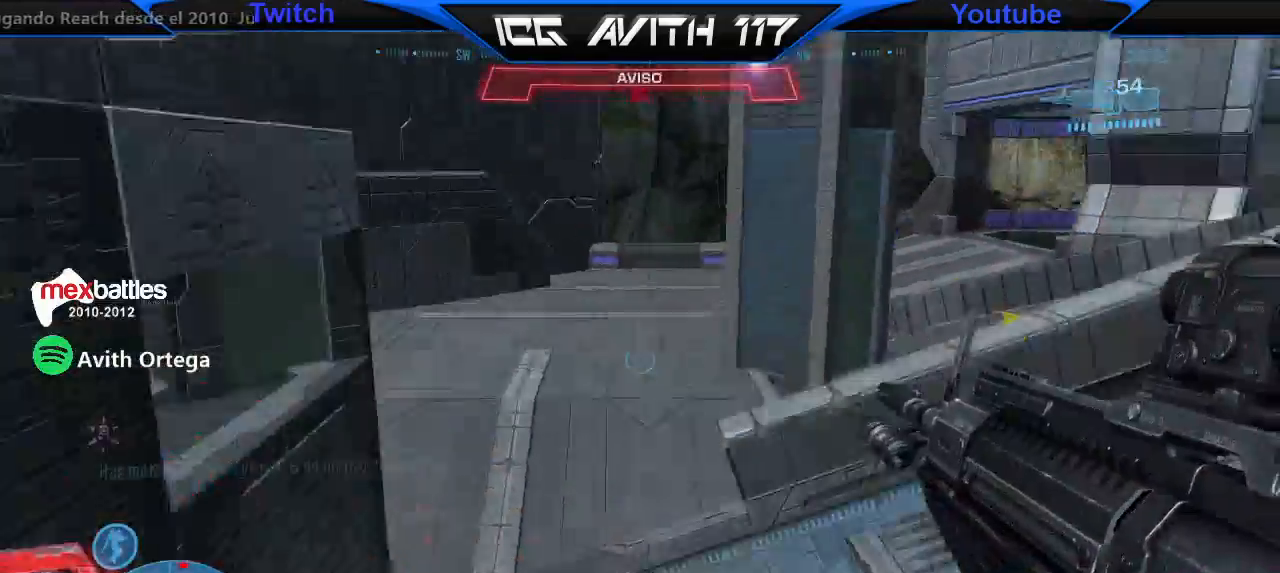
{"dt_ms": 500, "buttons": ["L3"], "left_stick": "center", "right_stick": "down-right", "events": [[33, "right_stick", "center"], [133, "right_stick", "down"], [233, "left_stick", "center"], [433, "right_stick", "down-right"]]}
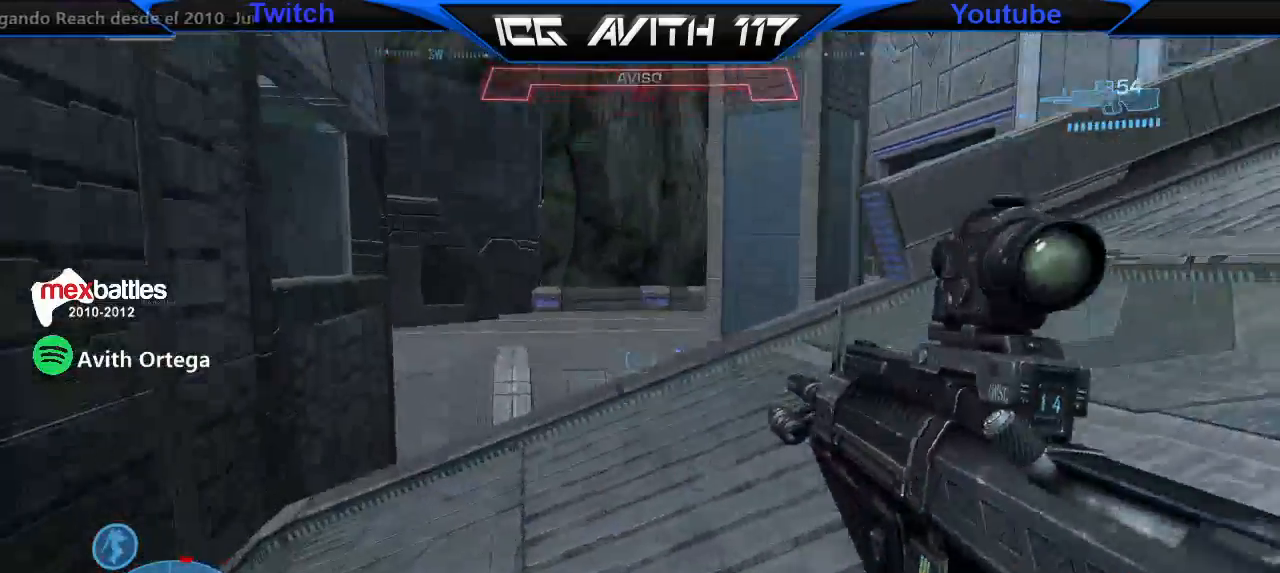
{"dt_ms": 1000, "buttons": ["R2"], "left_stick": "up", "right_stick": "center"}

---

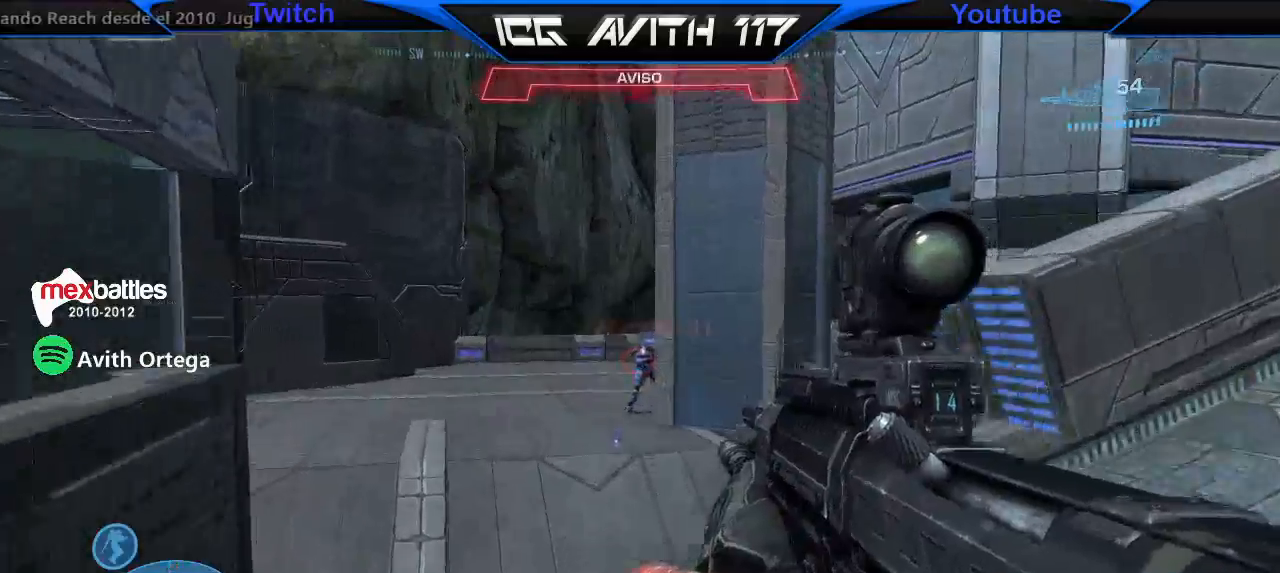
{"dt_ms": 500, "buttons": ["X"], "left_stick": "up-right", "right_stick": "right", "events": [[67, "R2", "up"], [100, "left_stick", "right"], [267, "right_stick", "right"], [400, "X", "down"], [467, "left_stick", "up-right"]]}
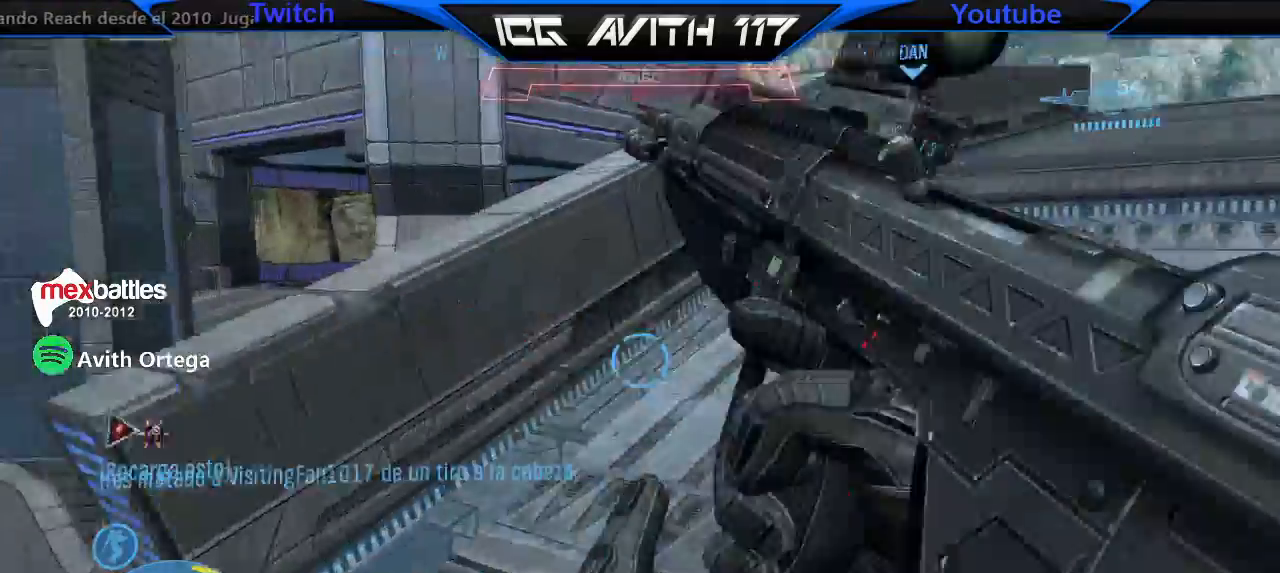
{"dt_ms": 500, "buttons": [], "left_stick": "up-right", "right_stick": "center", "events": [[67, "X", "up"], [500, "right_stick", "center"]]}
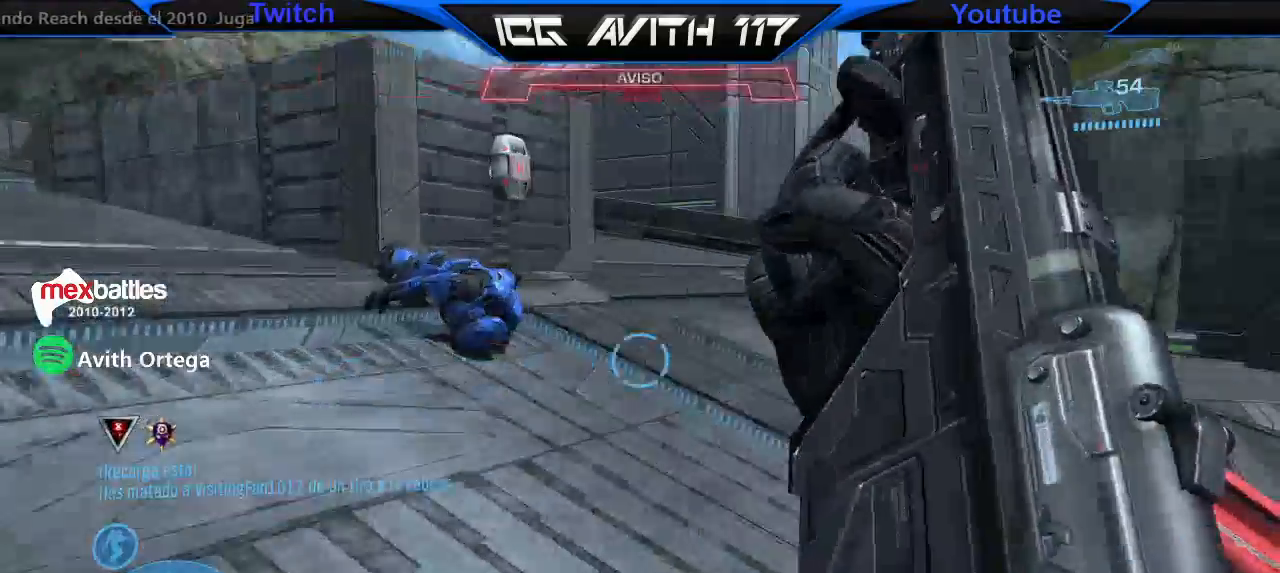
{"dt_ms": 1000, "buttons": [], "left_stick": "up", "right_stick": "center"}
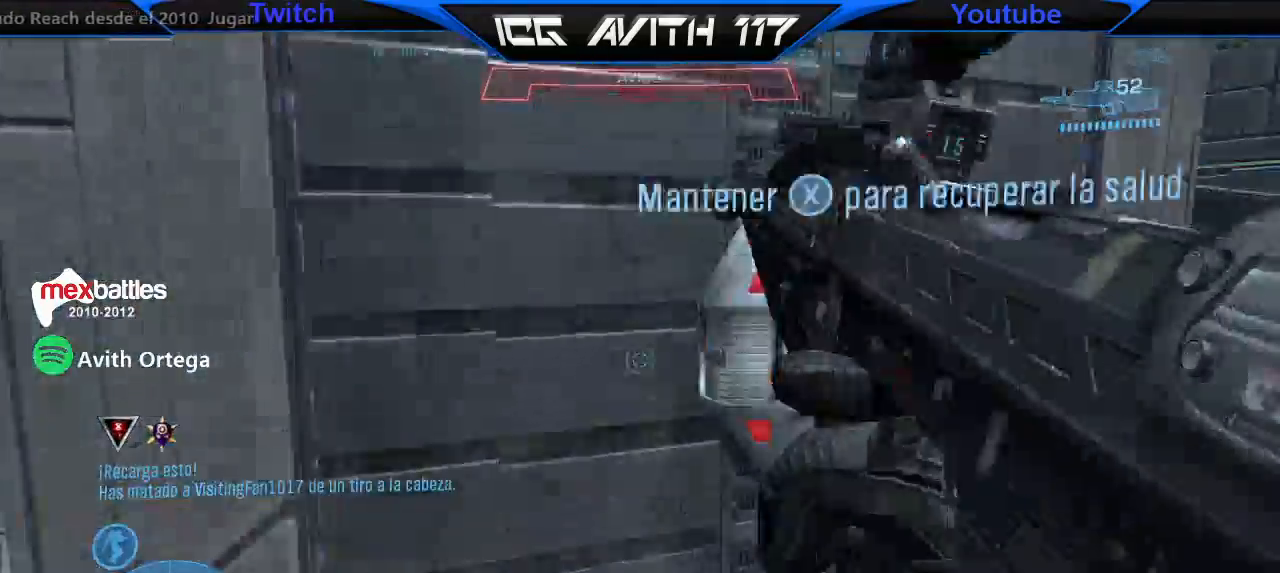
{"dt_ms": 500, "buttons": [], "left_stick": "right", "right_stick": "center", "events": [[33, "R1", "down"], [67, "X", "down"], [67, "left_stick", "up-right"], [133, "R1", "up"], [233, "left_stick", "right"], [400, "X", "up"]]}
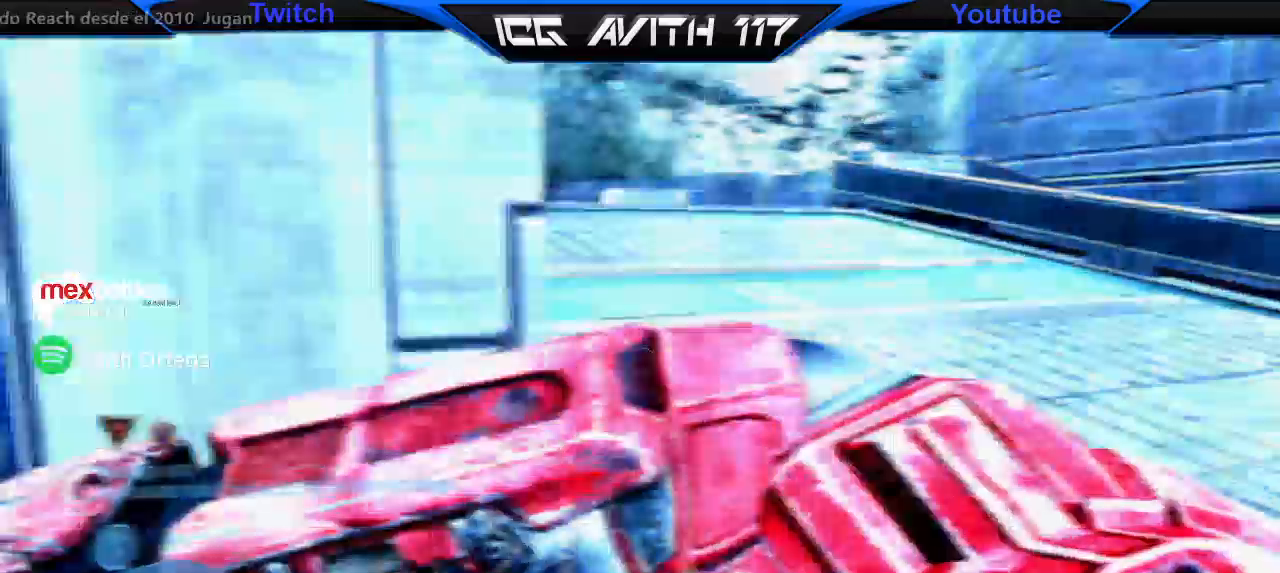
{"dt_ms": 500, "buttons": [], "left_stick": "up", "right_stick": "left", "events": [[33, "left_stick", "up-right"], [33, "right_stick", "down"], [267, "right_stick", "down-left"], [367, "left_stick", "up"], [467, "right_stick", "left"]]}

» **PROBLEM TO WORK ON**:
Using the listing above, pick out each line that contains the word "events", then copy it.

» **ANSWER SECTION**:
{"dt_ms": 500, "buttons": ["L3"], "left_stick": "center", "right_stick": "down-right", "events": [[33, "right_stick", "center"], [133, "right_stick", "down"], [233, "left_stick", "center"], [433, "right_stick", "down-right"]]}
{"dt_ms": 500, "buttons": ["X"], "left_stick": "up-right", "right_stick": "right", "events": [[67, "R2", "up"], [100, "left_stick", "right"], [267, "right_stick", "right"], [400, "X", "down"], [467, "left_stick", "up-right"]]}
{"dt_ms": 500, "buttons": [], "left_stick": "up-right", "right_stick": "center", "events": [[67, "X", "up"], [500, "right_stick", "center"]]}
{"dt_ms": 500, "buttons": [], "left_stick": "right", "right_stick": "center", "events": [[33, "R1", "down"], [67, "X", "down"], [67, "left_stick", "up-right"], [133, "R1", "up"], [233, "left_stick", "right"], [400, "X", "up"]]}
{"dt_ms": 500, "buttons": [], "left_stick": "up", "right_stick": "left", "events": [[33, "left_stick", "up-right"], [33, "right_stick", "down"], [267, "right_stick", "down-left"], [367, "left_stick", "up"], [467, "right_stick", "left"]]}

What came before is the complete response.